More often than not in uncontested cases, missing or problematic documents simply go overlooked. In Florida, where foreclosure cases must go before a judge (some states handle them as a bureaucratic matter), dwindling budgets and soaring caseloads have overwhelmed local courts. Last year, the foreclosure dockets of Lee County in southwest Florida became so clogged that the court initiated rapid-fire hearings lasting less than 20 seconds per case—"the rocket docket," attorneys called it. In Broward County, the epicenter of America’s housing bust, the courthouse recently began holding foreclosure hearings in a hallway, a scene that local attorneys call the "new Broward Zoo." "The judges are so swamped with this stuff that they just don't pay attention," says Margery Golant, a veteran Florida foreclosure defense lawyer. "They just rubber-stamp them."

But the Ices had uncovered what looked like a pattern, so Tom booked a deposition with Stern's top deputy, Cheryl Samons, and confronted her with the backdated documents—including two from cases her firm had filed against Ice Legal's clients. Samons, whose counsel was present, insisted that the filings were just a mistake. She refused to elaborate, so the Ices moved to depose the notaries and other Stern employees whose names were on the evidence.

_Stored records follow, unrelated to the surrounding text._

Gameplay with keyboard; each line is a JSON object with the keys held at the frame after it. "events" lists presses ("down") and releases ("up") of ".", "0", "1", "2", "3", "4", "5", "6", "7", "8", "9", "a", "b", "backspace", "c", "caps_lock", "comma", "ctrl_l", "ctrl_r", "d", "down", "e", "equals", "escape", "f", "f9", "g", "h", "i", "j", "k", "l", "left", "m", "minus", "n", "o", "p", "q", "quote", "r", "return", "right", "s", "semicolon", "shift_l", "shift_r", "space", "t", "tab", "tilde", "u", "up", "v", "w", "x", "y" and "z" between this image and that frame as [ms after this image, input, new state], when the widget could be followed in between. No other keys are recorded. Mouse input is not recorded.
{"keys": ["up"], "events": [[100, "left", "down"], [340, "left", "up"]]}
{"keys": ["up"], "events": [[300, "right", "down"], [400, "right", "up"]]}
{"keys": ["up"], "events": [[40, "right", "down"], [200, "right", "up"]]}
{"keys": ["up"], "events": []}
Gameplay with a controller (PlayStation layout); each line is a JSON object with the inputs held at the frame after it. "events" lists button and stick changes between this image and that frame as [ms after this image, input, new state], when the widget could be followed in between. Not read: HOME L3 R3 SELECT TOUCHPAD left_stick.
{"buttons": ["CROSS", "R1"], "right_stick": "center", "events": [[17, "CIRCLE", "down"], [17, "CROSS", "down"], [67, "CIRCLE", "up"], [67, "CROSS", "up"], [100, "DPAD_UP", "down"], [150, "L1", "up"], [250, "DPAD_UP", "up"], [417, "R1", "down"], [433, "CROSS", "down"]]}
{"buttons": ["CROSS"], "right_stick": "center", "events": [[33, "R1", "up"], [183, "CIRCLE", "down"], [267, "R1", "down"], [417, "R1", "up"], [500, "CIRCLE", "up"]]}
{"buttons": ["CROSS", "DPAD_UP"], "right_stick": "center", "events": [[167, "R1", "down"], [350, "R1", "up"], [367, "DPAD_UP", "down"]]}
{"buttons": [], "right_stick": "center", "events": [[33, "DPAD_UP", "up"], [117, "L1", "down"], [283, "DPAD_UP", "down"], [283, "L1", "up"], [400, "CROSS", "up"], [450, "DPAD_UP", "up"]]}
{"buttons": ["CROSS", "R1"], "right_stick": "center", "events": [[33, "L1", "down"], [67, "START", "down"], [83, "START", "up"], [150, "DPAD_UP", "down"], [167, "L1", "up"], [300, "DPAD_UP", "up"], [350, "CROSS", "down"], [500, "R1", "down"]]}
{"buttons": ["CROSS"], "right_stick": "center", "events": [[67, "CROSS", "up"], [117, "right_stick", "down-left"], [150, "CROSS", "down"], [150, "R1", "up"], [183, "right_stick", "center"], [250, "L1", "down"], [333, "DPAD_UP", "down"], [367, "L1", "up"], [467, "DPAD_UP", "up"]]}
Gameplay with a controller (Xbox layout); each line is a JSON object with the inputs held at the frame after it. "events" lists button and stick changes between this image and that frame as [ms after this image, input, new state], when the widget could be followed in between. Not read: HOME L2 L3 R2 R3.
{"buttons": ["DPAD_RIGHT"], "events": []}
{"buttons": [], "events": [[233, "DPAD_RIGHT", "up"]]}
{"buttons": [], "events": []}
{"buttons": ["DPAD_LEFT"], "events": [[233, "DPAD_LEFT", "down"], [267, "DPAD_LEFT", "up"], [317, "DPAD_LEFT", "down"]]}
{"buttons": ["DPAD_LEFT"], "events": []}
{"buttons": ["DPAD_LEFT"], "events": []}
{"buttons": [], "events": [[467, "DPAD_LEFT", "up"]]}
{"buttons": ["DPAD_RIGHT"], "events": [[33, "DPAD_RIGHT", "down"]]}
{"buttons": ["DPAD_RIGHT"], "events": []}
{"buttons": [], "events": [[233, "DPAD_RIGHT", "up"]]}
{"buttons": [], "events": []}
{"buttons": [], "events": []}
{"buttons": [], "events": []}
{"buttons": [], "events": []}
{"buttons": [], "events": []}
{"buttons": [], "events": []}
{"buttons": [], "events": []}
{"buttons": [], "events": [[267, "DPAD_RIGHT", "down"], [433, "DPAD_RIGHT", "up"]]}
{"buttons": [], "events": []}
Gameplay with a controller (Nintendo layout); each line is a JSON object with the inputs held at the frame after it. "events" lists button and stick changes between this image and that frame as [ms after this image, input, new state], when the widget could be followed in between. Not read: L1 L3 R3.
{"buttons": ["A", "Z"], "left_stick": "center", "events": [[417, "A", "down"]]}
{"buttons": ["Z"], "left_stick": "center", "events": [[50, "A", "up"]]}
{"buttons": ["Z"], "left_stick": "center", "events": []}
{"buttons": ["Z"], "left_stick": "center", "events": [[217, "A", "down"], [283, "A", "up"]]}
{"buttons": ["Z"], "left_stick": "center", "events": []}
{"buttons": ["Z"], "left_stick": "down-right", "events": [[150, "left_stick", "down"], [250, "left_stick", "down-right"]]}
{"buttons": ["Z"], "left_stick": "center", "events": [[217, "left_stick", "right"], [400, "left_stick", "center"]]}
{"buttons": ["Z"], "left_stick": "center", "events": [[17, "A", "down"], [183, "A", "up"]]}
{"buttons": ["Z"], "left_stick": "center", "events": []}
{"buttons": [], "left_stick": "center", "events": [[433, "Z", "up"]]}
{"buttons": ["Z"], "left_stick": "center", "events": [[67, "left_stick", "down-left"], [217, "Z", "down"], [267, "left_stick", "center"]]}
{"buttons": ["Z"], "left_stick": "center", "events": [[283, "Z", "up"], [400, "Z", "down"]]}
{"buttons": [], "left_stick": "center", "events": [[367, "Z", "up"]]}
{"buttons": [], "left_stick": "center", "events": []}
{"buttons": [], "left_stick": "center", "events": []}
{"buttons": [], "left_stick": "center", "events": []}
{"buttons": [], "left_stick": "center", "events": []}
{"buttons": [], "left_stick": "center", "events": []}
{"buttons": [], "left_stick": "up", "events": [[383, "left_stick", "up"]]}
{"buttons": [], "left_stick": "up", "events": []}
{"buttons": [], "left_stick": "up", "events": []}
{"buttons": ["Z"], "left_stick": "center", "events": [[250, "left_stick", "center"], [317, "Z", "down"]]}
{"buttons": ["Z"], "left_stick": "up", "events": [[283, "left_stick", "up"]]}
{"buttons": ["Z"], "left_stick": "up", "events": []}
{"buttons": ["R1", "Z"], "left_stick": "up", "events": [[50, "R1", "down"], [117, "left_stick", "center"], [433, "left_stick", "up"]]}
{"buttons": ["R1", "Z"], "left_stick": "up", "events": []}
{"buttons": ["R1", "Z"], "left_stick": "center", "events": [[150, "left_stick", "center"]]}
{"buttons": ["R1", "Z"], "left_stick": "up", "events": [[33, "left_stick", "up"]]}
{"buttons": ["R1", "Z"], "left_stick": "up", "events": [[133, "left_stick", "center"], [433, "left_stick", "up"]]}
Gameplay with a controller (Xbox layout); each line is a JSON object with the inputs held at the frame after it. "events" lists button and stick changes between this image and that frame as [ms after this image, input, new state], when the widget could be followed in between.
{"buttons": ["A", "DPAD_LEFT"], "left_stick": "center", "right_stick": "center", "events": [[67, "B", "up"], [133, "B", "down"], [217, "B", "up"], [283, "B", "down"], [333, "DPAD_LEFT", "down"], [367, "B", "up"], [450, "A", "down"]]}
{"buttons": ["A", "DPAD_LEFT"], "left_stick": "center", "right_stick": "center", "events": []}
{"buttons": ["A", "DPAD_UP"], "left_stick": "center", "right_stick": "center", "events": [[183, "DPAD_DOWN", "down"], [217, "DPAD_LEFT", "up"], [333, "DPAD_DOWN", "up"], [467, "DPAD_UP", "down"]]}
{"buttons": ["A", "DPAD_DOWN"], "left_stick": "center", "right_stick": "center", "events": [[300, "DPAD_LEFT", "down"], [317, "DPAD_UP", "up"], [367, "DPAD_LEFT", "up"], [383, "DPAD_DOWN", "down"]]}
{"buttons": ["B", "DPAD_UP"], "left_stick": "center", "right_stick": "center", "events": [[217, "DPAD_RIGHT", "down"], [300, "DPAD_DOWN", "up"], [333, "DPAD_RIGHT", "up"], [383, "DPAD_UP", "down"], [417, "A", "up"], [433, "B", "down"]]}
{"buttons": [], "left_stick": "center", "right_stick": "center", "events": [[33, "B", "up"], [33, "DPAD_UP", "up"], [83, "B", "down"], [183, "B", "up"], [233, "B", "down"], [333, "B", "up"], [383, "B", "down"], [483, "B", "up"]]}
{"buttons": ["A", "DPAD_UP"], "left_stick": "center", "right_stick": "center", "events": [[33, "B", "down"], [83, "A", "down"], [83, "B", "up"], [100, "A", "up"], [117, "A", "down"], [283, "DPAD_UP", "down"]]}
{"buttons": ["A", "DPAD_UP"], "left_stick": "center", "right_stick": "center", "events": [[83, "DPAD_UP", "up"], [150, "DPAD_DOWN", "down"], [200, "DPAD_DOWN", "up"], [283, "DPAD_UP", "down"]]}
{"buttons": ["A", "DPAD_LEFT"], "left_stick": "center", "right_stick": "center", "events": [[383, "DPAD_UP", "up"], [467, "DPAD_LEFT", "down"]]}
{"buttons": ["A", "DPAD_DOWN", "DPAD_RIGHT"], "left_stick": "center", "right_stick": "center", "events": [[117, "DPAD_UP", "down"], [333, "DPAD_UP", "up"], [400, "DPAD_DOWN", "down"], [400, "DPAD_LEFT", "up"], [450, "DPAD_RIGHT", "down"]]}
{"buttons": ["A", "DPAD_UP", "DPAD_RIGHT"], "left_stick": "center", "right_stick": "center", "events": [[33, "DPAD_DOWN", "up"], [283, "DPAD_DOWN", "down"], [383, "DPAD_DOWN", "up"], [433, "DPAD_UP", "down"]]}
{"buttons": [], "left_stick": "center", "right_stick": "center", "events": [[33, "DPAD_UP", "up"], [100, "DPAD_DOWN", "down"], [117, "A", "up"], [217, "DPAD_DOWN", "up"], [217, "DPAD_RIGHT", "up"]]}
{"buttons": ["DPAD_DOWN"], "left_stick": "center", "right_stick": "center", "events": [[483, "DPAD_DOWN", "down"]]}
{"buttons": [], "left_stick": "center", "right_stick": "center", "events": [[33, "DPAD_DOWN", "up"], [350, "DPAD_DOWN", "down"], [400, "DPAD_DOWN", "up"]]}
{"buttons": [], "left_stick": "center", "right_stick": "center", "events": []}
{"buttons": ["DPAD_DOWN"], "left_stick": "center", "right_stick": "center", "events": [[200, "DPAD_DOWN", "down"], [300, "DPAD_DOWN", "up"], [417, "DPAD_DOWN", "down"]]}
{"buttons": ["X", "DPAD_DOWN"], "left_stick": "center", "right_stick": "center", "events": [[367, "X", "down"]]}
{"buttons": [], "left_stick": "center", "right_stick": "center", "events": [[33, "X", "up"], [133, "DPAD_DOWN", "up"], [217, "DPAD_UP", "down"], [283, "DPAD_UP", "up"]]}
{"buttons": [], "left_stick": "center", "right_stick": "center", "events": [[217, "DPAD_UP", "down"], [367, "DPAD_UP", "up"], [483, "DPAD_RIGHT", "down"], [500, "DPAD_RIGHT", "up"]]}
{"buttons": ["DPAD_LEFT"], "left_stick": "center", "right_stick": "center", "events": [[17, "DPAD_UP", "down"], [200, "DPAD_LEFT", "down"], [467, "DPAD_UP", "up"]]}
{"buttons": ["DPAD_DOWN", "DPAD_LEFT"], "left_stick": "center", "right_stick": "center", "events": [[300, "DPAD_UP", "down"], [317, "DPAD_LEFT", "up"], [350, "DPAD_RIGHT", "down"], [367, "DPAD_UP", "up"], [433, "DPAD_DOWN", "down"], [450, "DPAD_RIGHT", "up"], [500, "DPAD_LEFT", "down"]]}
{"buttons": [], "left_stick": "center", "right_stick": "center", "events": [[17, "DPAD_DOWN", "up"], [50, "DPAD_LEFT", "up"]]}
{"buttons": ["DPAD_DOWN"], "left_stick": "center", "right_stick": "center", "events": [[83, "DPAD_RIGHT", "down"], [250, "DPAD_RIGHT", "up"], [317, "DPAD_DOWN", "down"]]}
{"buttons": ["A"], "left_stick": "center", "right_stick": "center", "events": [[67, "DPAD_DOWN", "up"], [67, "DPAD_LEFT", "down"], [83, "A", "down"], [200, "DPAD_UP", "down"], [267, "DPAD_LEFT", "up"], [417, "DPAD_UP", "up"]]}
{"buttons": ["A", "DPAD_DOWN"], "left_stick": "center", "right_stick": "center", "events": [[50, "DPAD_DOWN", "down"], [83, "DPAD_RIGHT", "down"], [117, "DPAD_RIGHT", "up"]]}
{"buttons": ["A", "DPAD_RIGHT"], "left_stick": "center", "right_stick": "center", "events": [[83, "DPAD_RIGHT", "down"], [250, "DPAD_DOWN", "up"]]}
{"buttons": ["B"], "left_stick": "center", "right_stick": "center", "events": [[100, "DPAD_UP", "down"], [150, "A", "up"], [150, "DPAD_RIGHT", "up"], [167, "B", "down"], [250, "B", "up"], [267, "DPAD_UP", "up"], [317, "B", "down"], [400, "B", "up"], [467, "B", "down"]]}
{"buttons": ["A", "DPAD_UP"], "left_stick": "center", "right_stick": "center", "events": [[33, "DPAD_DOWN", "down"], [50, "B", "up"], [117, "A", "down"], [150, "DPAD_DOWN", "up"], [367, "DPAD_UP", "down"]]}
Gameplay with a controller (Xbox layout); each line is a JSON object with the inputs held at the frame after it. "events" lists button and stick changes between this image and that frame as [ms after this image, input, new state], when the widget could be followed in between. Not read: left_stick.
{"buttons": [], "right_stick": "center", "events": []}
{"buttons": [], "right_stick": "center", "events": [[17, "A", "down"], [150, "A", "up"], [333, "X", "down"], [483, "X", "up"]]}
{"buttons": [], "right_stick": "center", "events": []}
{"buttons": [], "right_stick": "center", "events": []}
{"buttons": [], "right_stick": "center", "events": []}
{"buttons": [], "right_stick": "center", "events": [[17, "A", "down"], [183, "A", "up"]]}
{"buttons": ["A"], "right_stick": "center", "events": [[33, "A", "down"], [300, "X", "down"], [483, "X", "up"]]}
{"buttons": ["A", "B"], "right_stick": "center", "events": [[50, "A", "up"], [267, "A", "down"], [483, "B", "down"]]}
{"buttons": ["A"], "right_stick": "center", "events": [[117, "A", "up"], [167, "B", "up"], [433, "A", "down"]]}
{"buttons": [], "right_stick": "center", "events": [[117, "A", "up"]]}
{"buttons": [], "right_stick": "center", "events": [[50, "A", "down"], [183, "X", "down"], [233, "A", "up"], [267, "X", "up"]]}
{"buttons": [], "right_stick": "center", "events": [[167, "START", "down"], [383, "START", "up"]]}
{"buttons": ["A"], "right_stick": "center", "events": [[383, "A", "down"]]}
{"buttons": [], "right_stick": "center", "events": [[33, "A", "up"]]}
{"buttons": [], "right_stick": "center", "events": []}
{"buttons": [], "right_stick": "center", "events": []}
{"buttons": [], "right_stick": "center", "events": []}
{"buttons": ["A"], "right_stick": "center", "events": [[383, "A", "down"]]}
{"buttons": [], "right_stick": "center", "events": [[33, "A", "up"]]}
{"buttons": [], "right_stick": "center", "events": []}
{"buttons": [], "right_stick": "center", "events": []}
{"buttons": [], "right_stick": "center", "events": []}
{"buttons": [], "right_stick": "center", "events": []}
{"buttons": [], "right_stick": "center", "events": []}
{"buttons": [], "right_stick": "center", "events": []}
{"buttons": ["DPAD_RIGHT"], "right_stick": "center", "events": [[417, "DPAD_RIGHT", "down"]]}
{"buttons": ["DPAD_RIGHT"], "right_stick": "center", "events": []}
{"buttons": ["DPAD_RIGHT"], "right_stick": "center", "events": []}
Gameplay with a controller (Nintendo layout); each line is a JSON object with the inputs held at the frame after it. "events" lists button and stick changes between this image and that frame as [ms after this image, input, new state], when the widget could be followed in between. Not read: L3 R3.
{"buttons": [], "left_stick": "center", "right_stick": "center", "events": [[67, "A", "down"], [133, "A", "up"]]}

On the eve of those depositions, however, the firm dropped foreclosure proceedings against the Ices' clients.

It was a bittersweet victory: The Ices had won their cases, but Stern's practices remained under wraps. "This was done to cover up fraud," Tom fumes. "It was done precisely so they could try to hit a reset button and keep us from getting the real goods."

Backdated documents, according to a chorus of foreclosure experts, are typical of the sort of shenanigans practiced by a breed of law firms known as "foreclosure mills." While far less scrutinized than subprime lenders or Wall Street banks, these firms undermine efforts by government and the mortgage industry to put struggling homeowners back on track at a time of record foreclosures. (There were 2.8 million foreclosures in 2009, and 3.8 million are projected for this year.) The mills think "they can just change things and make it up to get to the end result they want, because there's no one holding them accountable," says Prentiss Cox, a foreclosure expert at the University of Minnesota Law School. "We've got these people with incentives to go ahead with foreclosures and flood the real estate market."

Stern's is hardly the only outfit to attract criticism, but his story is a useful window into the multibillion-dollar "default services" industry, which includes both law firms like Stern's and contract companies that handle paper-pushing tasks for other big foreclosure lawyers. Over the past decade and a half, Stern has built up one of the industry's most powerful operations—a global machine with offices in Florida, Kentucky, Puerto Rico, and the Philippines—squeezing profits from every step in the foreclosure process. Among his loyal clients, who've sent him hundreds of thousands of cases, are some of the nation's biggest (and, thanks to American taxpayers, most handsomely bailed out) banks—including Wells Fargo, Bank of America, and Citigroup. "A lot of these mills are doing the same kinds of things," says Linda Fisher, a professor and mortgage-fraud expert at Seton Hall University's law school. But, she added, "I've heard some pretty bad stories about Stern from people in Florida."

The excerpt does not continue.